Awe and Ache
Awe and ache – one of those examples of the yin-yang of the human condition, these days, in all days. The fullness of one always containing the seed of the other.
Gratitude and grief is another example – dive deep enough into gratitude for what is; there will come grief for its eventual, inevitable loss. Dive deep enough into grief, eventually there will arise gratitude that anything exists at all, that beauty and kindness and peace exist at all.
The poignancy of awe and ache was evoked for me last weekend visiting the Monterey Bay Aquarium, a venturing into a possible post-pandemic world.
The world-renowned Aquarium sits on the edge of the Monterey Bay submarine canyon, water as deep (5,000 feet) as the Grand Canyon. It pioneered the creation of one of the largest national marine sanctuaries in the United States and through its research arm, the Monterey Bay Area Research Institute (MBARI) leads world-wide research in deep ocean marine life.
Awe-inspiring to maintain eye contact with a giant octopus for a good fifteen minutes, scratch the belly of a friendly bat ray, and watch the playful otters learn to open the plastic toys that contain snacks of delicious squid and mussels. (Enhances the neuroplasticity in their brains, explains the staff.)
And the ache: staff at the Aquarium work hard to rescue and raise endangered species like those playful otters and the not so cuddly purple-striped jellies, educate the public about the trashing of plastics in our oceans (drifting down to the very bottom of the canyon), and maintain the Seafood Watch program, the leading website/app to inform the public about which seafoods are sustainably raised/harvested and which are not.
Awe-some to immerse in learning about the abundance of life in the oceans (MBARI discovering previously unknown species literally almost every week). The ache, simultaneously, of how much we are endangering life in the oceans through pollution and over-fishing, even before we’ve fully explored it.
EXERCISE: CULTIVATING EQUANIMITY
The essential practice to hold awe and ache simultaneously in the heart-mind is, of course, equanimity.
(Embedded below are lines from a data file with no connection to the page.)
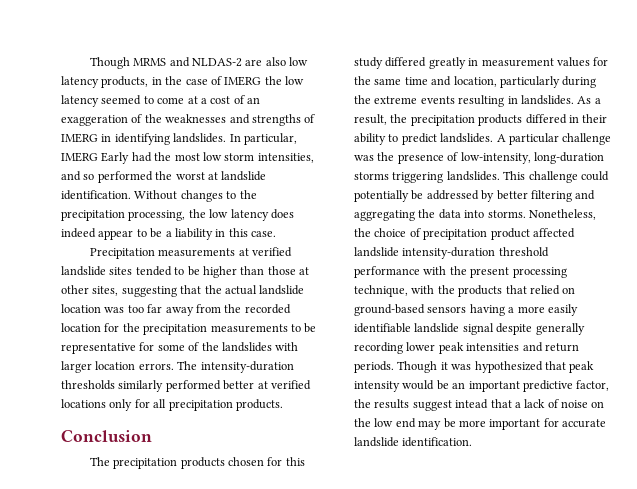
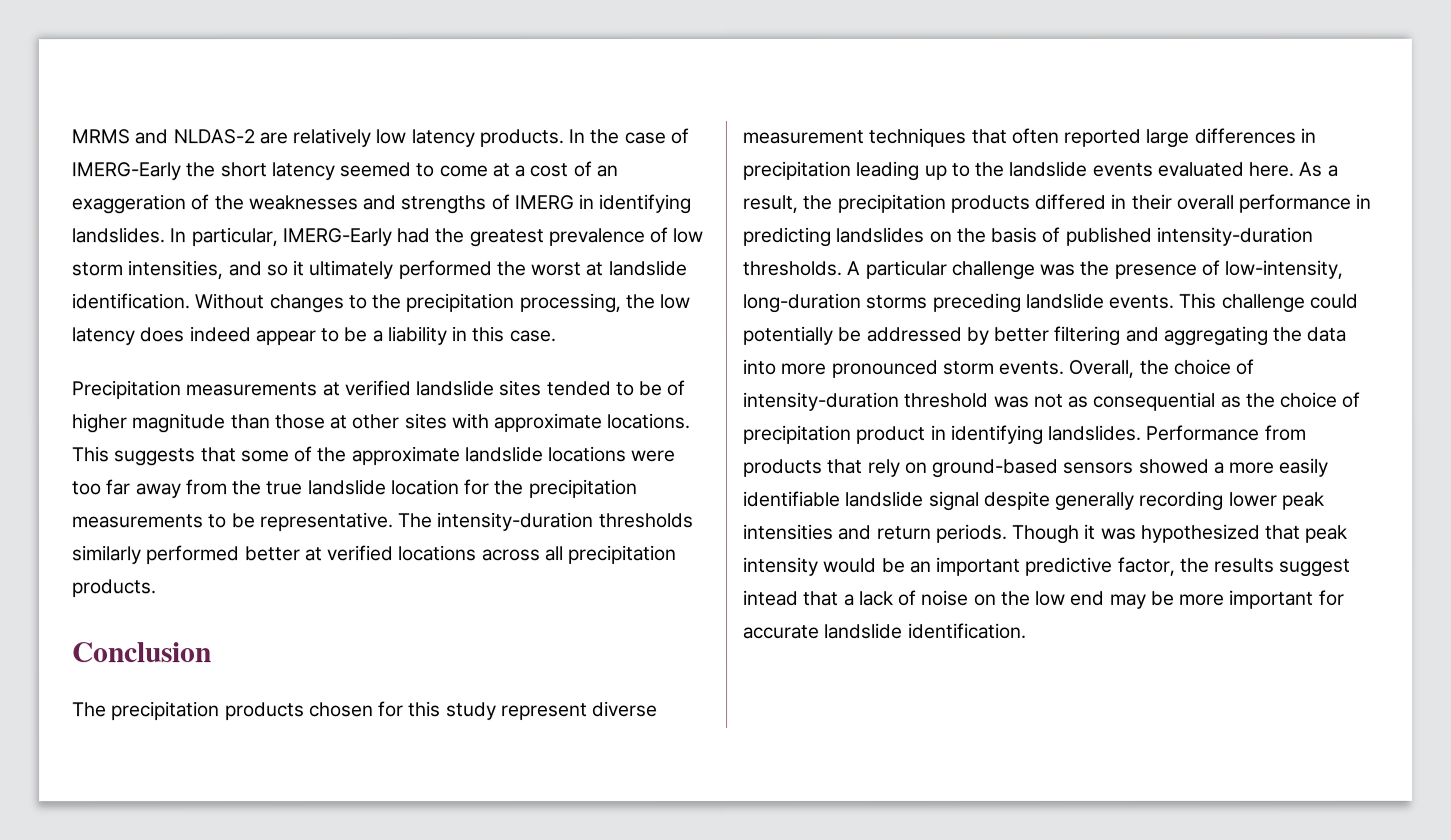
[89,57,130,69] Though -> (71, 137) none
[265,57,309,66] [61,76,162,88] also low latency products, in -> [292,128,586,148] relatively low latency products. In
[224,76,304,86] IMERG the low -> [71,162,267,181] IMERG-Early the short
[61,152,200,164] IMERG Early had the most -> [281,227,669,248] IMERG-Early had the greatest prevalence of
(95, 177) none -> [292,260,394,280] it ultimately
[202,266,237,278] higher -> [666,380,686,397] [71,413,227,434] of higher magnitude
[92,285,305,297] [61,304,125,313] sites, suggesting that the actual landslide location was -> [403,413,692,433] [72,446,677,467] sites with approximate locations. This suggests that some of the approximate landslide locations were
[244,304,291,314] recorded -> [266,479,387,496] true landslide
[61,342,299,354] [61,361,174,373] representative for some of the landslides with larger location errors. -> [259,512,394,532] representative.
[109,399,150,411] only for -> [481,549,541,562] across
[385,57,609,69] [354,76,597,88] [354,95,574,107] differed greatly in measurement values for the same time and location, particularly during the extreme events resulting in landslides. -> [500,701,659,721] [742,127,1316,148] [742,160,1295,181] represent diverse measurement techniques that often reported large differences in precipitation leading up to the landslide events evaluated here.
[354,133,494,145] ability to predict landslides. -> [1175,193,1372,213] [742,226,1313,247] [742,260,842,276] overall performance in predicting landslides on the basis of published intensity-duration thresholds.
[392,171,500,183] triggering landslides. -> [931,292,1175,313] preceding landslide events.
[487,209,596,220] storms. Nonetheless, -> [780,358,1255,378] [742,391,1241,411] more pronounced storm events. Overall, the choice of intensity-duration threshold was not as consequential as
[532,228,575,238] [354,247,549,259] [354,266,567,278] [354,285,455,297] affected landslide intensity-duration threshold performance with the present processing technique, with the -> [930,424,1307,445] in identifying landslides. Performance from
[529,285,560,295] relied -> [867,458,901,477] rely
[469,304,505,316] having -> [1138,458,1210,474] showed

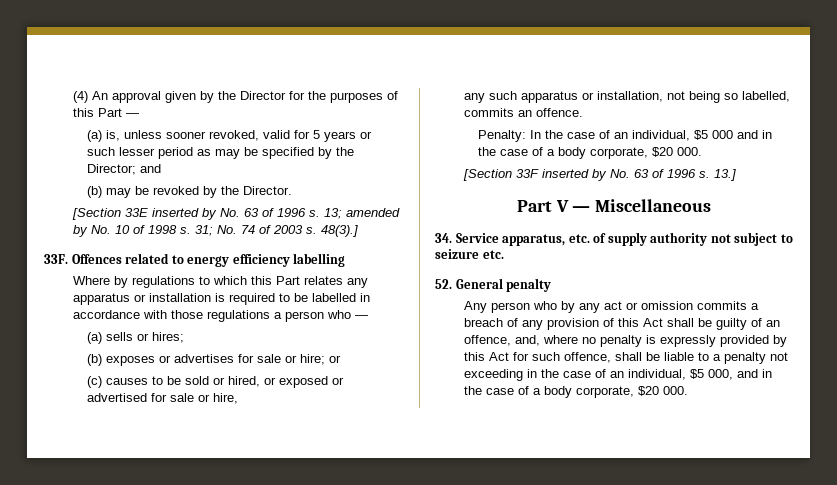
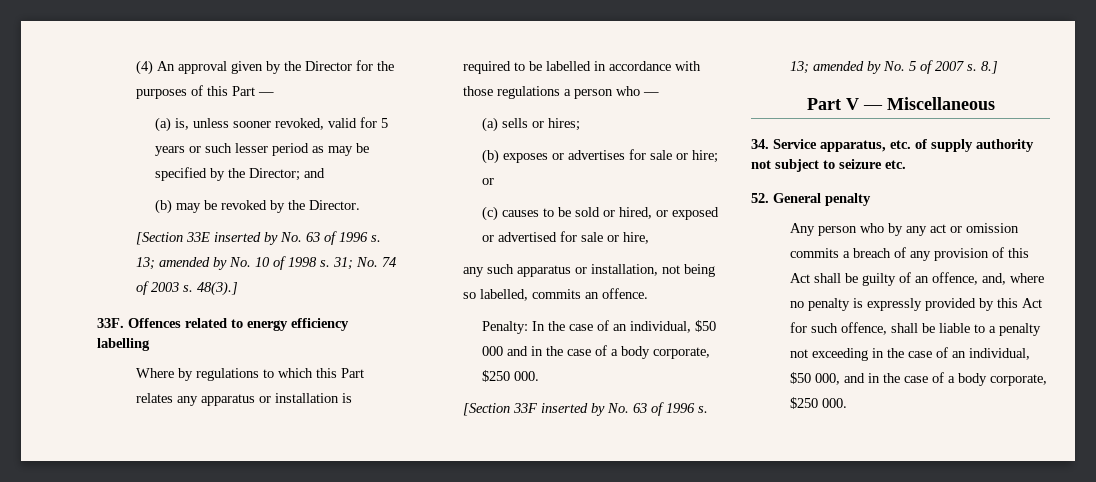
[694,130,709,140] $5 -> [695,320,717,332] $50
[652,147,674,157] $20 -> [482,370,511,382] $250
[713,169,736,181] 13.] -> [789,60,998,74] 13; amended by No. 5 of 2007 s. 8.]
[689,369,704,379] $5 -> [789,372,811,384] $50
[637,386,659,396] $20 -> [789,397,818,409] $250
To be at peace in the awareness that life is always a flow of ups and downs, comings and goings, that the yin-yang seeds of change are in all seeming contradictions.
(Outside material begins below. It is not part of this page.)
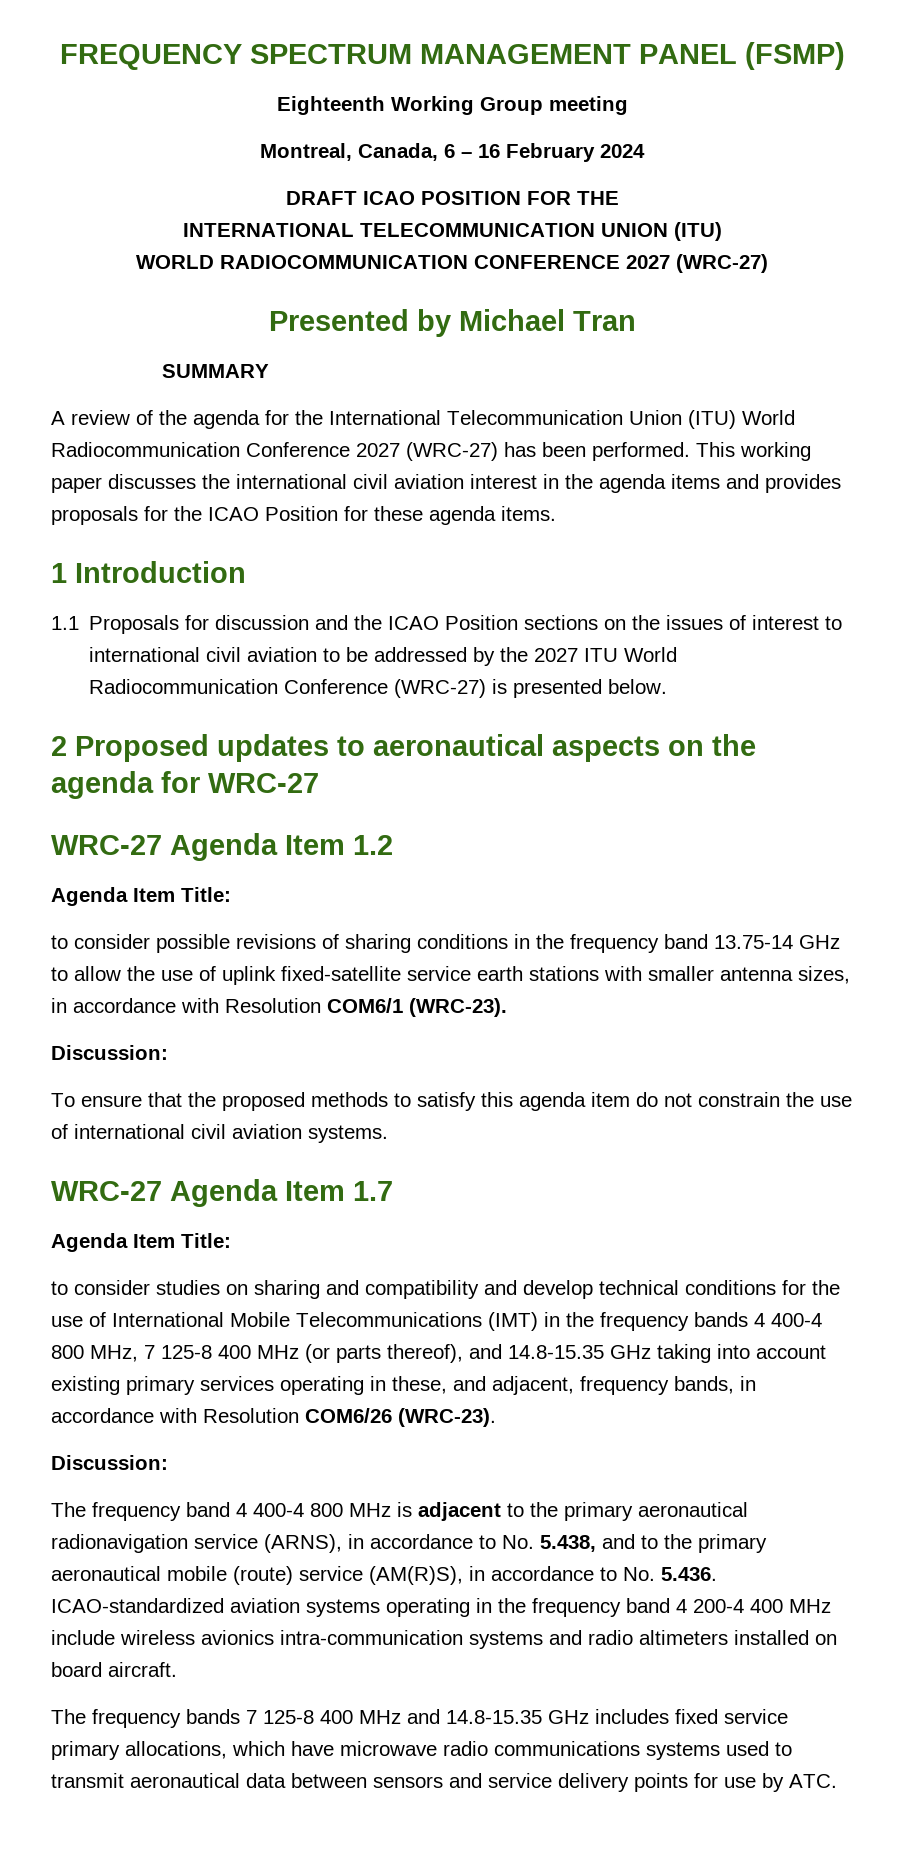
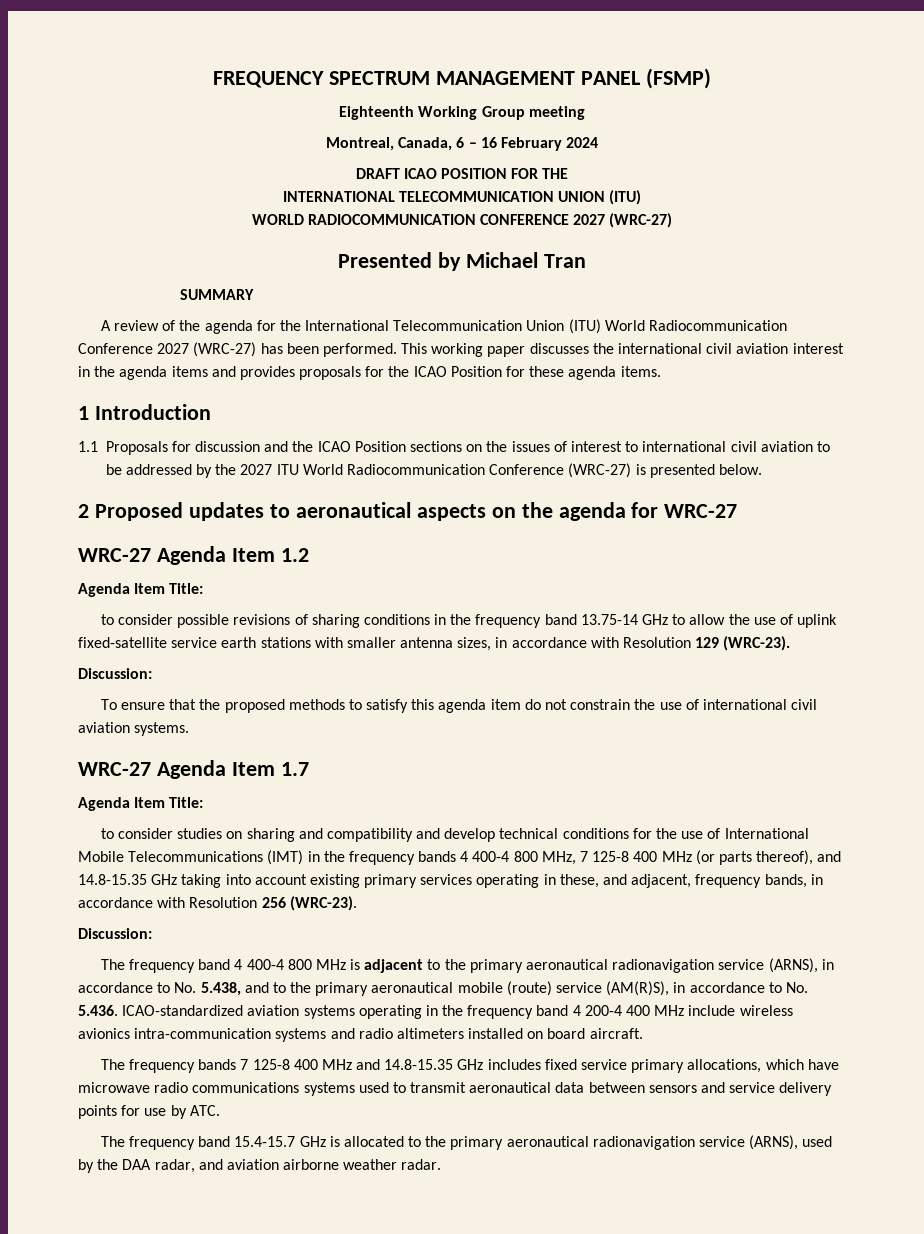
[327,998,403,1013] COM6/1 -> [695,637,720,648] 129
[305,1408,392,1423] COM6/26 -> [261,897,286,908] 256
(837, 1781) none -> [100,1135,833,1150] [78,1159,442,1173] // The frequency band 15.4-15.7 GHz is allocated to the primary aeronautical radionavigation service (ARNS), used by the DAA radar, and aviation airborne weather radar.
Equanimity is simply being aware of what is happening right now without wishing it were different; enjoying the pleasant without holding on when it changes (which it will); being with the unpleasant without fearing it will always be this way (which it won’t).
– James Baraz
In Buddhist contemplative practice, equanimity is considered one of the four heavenly abodes, one of the seven factors of enlightenment, one of the ten paramitas or perfections. One of the very first newsletters I ever posted was Equanimity: The Invisible Fulcrum of Conscious, Compassionate, Connection, with reflections, stories to learn from, quotes, and exercises to illustrate that equanimity is a learned capacity and a lifelong practice.
Here’s an exercise to cultivate equanimity from my book Bouncing Back: Rewiring Your Brain for Maximum Resilience and Well-Being: useful in holding the yin-yang of awe and ache:
1. Settle your body into a comfortable position, sitting or lying down. Settle your awareness into a sense of presence, relaxing into this moment, here, and now.
2. Notice anything you are experiencing in this moment — the pressure of the chair or floor against your body, a realization you forgot to buy toothpaste at the store yesterday, an anxiety about paying the tuition for the liberal arts college your daughter has her heart set on attending; concern about early signs of dementia in an aging parent.
3. Notice your reaction to what you’re noticing. Notice your reaction to forgetting the toothpaste, notice the anxiety about the tuition, notice your concern about the dementia. Then…Notice any further reaction to those reactions, any judgments or worrying or planning in response to the initial reactions.
4. For the purposes of this exercise, choose to let go of all of that reacting and noticing the reactions. Return your awareness to simply being in this moment, breathing here and now. There are many times when it’s appropriate and necessary to focus on a problem and try to resolve it. This exercise is teaching your brain to choose to return to a state of equanimity as a prelude to any skillful problem solving later.
5. Continue to practice noticing your reactions and your reactions to your reactions and then letting them go, returning to equanimity, over and over and over. You are re-training your brain; be persistent.
6. Note: if it seems impossible to find the calm of equanimity at all, seek a place in your body that is calm. Find some place out of the vortex of worry and focus your attention there. This could be your elbow or your big toe. Return your attention there when you let go of your reactions and your reactions to your reactions.